Listen More, Speak Less

“I learned the importance of shutting up, and listening early in kitchens. One can not listen when talking.”
 
- Jamie Bissonette, Chef and Partner at Toro, Coppa and Little Donkey
2

Passion is Everything

“Have passion for what you do, integrity in what you create, and the knowledge to be able to explain it to others.”
 
- James Kent, Executive Chef at The NoMad 
3

Remember All of The Senses

“I learned early on in my career that people will always eat with their eyes, so food has to look pretty. But ultimately, what is going to stick is "did it taste good?" That should be your main focus.”
 
- Monica Glass, Corporate Pastry Chef at Starr Catering Group
 
4

Education is Everywhere

“Be open to lessons in the most unlikely of places. Not all cooking techniques are learned in the professional kitchen, and not all inspiration comes from fancy restaurants.”
 
- Vivian Howard, Chef at Chef & The Farmer
5

Teamwork is Key

"Help out your team.
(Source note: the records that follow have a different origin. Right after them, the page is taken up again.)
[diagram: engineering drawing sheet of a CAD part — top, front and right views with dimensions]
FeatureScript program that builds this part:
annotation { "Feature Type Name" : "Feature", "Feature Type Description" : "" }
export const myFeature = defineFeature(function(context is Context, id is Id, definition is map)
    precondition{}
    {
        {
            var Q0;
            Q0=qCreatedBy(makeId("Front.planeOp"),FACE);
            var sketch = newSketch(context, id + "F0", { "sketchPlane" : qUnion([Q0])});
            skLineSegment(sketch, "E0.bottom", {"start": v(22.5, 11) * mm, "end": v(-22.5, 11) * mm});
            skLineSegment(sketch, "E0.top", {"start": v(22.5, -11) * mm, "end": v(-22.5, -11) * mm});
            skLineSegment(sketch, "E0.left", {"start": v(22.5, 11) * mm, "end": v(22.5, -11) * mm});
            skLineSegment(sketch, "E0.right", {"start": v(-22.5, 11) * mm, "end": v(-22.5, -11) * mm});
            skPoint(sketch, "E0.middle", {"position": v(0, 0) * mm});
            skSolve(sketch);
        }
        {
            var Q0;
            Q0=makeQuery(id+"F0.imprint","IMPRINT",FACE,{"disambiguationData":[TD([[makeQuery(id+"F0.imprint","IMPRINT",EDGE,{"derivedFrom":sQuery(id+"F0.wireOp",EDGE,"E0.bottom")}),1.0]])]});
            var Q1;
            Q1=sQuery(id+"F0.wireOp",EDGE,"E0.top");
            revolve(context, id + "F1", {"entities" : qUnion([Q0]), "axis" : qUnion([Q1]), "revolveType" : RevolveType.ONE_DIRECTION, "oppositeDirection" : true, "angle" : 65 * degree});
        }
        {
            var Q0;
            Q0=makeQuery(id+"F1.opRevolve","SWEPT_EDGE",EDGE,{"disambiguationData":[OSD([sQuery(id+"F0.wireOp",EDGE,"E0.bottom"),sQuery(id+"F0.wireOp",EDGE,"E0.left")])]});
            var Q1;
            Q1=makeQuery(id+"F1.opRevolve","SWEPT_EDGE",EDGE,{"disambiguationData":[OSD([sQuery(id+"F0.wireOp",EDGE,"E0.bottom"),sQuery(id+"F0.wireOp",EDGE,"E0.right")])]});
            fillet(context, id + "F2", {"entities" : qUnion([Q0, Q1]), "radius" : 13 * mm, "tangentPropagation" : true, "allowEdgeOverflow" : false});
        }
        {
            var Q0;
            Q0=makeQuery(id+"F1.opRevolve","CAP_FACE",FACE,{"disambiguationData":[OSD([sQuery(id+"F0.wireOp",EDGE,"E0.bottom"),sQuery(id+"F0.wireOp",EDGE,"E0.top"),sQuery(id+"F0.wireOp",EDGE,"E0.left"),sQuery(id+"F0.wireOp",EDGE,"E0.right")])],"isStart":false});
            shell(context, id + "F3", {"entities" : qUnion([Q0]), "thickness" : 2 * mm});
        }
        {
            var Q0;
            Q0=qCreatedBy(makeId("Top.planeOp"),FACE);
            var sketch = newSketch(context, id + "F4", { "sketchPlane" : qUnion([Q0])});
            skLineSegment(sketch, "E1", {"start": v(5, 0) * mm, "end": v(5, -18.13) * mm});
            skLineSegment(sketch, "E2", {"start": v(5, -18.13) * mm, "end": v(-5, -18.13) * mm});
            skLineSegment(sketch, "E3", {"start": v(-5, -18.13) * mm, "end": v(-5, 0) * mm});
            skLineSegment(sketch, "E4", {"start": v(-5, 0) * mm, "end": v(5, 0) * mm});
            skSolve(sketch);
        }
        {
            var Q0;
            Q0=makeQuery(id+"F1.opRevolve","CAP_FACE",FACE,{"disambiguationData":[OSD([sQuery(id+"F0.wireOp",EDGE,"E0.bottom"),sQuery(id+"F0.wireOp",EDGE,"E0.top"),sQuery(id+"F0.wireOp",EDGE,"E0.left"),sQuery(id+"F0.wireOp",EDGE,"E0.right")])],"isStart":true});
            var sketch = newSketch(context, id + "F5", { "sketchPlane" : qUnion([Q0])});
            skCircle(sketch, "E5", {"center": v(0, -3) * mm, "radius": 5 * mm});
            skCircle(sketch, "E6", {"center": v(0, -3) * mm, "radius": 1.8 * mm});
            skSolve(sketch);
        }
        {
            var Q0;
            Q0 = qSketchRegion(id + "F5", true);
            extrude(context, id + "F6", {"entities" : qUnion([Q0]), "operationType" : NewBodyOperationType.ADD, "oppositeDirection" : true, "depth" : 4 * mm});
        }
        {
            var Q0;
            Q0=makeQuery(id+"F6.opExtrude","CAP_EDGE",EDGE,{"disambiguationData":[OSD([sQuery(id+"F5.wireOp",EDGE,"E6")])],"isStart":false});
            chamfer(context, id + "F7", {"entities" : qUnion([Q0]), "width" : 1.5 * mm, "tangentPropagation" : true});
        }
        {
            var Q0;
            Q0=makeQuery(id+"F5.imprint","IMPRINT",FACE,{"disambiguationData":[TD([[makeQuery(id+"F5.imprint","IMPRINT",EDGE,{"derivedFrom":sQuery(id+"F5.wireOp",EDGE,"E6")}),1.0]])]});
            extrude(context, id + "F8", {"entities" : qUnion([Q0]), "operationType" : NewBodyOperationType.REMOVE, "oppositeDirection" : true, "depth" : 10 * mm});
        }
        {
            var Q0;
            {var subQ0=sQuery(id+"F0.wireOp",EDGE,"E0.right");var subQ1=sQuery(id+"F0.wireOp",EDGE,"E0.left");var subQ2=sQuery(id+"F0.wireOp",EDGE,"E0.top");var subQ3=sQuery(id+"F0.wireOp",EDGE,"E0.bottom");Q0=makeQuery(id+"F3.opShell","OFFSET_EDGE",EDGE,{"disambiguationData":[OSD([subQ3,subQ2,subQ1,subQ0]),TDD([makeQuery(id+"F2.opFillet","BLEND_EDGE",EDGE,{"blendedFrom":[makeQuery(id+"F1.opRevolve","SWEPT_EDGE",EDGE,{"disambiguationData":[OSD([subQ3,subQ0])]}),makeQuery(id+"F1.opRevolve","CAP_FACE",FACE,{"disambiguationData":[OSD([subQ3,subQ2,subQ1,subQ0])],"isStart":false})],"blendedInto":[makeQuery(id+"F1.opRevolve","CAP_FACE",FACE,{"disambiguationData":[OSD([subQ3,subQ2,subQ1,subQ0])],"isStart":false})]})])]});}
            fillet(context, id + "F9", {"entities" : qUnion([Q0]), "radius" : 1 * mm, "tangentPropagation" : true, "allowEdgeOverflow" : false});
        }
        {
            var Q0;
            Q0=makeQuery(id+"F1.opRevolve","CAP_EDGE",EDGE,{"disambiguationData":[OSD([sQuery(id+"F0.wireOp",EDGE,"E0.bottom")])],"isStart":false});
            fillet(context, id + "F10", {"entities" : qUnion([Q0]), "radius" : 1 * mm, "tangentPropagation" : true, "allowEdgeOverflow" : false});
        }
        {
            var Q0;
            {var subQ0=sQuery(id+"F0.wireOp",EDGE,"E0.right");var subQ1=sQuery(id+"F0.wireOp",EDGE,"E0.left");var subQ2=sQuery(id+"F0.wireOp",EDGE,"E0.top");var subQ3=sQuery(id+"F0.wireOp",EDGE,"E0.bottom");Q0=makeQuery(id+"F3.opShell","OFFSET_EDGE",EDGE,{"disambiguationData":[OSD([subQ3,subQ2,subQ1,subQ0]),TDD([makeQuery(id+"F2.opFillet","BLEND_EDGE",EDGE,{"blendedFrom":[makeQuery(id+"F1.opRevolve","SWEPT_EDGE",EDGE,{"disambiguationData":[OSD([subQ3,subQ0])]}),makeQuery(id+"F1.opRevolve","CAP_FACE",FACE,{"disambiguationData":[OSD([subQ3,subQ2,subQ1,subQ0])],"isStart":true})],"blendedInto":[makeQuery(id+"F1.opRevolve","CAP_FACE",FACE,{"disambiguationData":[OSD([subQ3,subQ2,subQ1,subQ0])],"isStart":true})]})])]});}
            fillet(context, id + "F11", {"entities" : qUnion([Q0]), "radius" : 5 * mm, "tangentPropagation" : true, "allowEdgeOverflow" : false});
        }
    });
When one person goes down the entire team does. We are a family, we celebrate wins and comfort each other in loses. This extends outside of the kitchen."
 
- Kevin Fink, Executive Chef and Owner of Emmer and Rye
6

It's All About the Little Things

“ Don’t ever think you are too good or above doing the small jobs. Be it taking the twist ties off the delivered linen hangers, to straighten a frame on the wall, to un-jamming all the ice in the top of the ice machine...these are all things that I've seen Chef Keller do when he comes to the Bakery.”
 
- Alessandra Altieri, Director of Bouchon Bakery 
7

You Start Over Everyday

“The restaurant industry is rare in that unlike other arts, you start over everyday. You do not cut an album, take a photo, create a building, or paint a painting and it lives on for people to enjoy, for a very long time just as you created the first time. Everyday we wake up and start from scratch, and everyday we have the opportunity to hit the homerun or strike out. It is that challenge, risk taking, constant window for failure or gratification that fuels all of us.”